Wenn Frau Heinisch-Hosek das alles aber verstanden hat, wovon man ausgehen kann, dann wird sich ihre Taktik aber bald als kurzsichtig und perfid herausstellen. Denn dann hat die rote Staatssekretärin, die sich sonst so gern als feministische Sozialrevolutionärin gebärdet, ein zweifelhaftes Exempel für die Zukunft geschaffen.

Es würden dann Arbeitgeber sich jederzeit unter Hinweis auf ihre Krise darauf berufen können, dass man sich doch bei Lohnerhöhungen mit der Hälfte zufrieden geben solle, auch wenn die nüchternen wirtschaftlichen Zahlen das Doppelte durchaus rechtfertigen würden. Ein Teufelskreis nach unten wäre Tür und Tor geöffnet, ohne jede soziale Abfederung, für alle gleich: für den Spitzenbeamten/Abteilungsleiter ebenso wie für die alleinstehende Sekretärin (ja, auch die gibt's in der EU), die zwölfmal 3000 Euro/Monat verdient, ohne steuerbegünstigtes 13. und 14. Gehalt wie in Österreich.

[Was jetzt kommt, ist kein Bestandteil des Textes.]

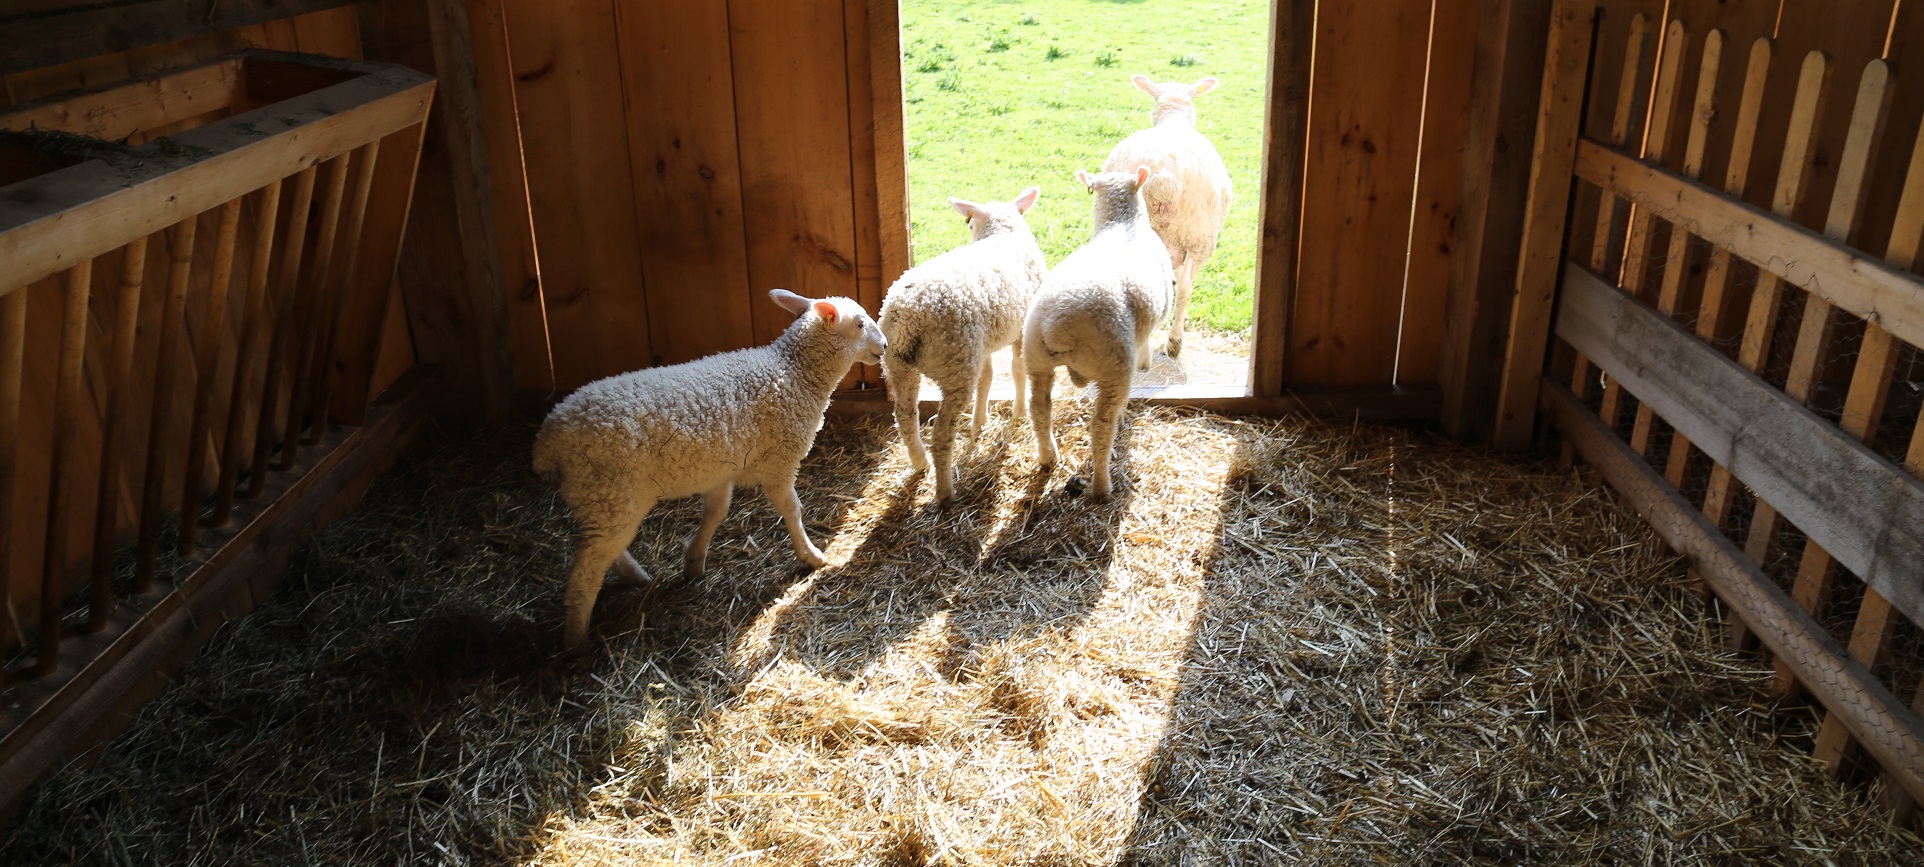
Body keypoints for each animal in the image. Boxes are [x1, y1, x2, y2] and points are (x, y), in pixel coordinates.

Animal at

Deshalb wird es jetzt auch so spannend, wie es weitergeht. Man muss davon ausgehen, dass dieser Beschluss am Ende vor dem Europäischen Höchstgericht (EuGH) in Luxemburg landet. Entweder werden reihenweise EU-Beamte ihr Recht einklagen, oder es klagt gleich die EU-Kommission als Hüterin der EU-Verträge, wie angekündigt. Die Höchstrichter werden dann nicht nur über Formalia entscheiden können, sondern über Inhalte. Denn formal ist der Beschluss der Regierungen absolut sauber. Einstimmig haben sie das recht, jeden Vorschlag der EU-Kommission abzulehnen und abzuändern. Mit Mehrheit allein wäre das nicht gegangenen.

Der EuGH wird also sagen müssen, ob es für Regierungen zulässig ist, bestehendes Recht zu biegen und in die Lohngestaltung direkt einzugreifen. Da wird es sehr auf die Begründung ankommen. Ob der Hinweis auf Krise allein reicht? Denn das Geld für die Gehaltserhöhungen ist ja da, es wurde im Budget 2009 entsprechend rückgestellt.

Aber, noch mal Vorsicht: Zuerst muss der informelle Beschluss der Botschafter noch im Ministerrat formal bestätigt werden. Alle müssen zustimmen. So was ist zwischen Weihnachten und Neujahr, wenn alle wegschauen, eine unsichere Geschichte.